*Objective*: Return every line of the material that contains the string "lower", matching case exactly.

*Material shown*:
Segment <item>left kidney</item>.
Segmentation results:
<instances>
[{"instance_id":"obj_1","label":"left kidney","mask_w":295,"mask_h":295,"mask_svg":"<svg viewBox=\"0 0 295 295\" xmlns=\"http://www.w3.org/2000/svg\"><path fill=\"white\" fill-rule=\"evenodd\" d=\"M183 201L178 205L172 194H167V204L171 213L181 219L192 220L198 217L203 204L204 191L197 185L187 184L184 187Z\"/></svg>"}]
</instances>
* * *
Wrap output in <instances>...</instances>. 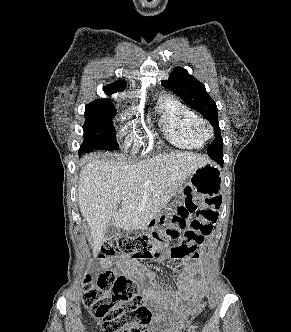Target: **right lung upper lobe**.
---
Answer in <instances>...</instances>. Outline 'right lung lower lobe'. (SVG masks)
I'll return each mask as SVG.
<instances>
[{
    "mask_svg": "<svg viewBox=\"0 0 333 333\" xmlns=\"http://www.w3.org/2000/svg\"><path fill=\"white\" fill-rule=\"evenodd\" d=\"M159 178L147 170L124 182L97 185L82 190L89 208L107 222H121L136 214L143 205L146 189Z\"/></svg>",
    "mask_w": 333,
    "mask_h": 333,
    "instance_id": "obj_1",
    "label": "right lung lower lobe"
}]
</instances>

*Written response*:
Answer in <instances>...</instances>. Outline 'right lung lower lobe'. (SVG masks)
    "label": "right lung lower lobe"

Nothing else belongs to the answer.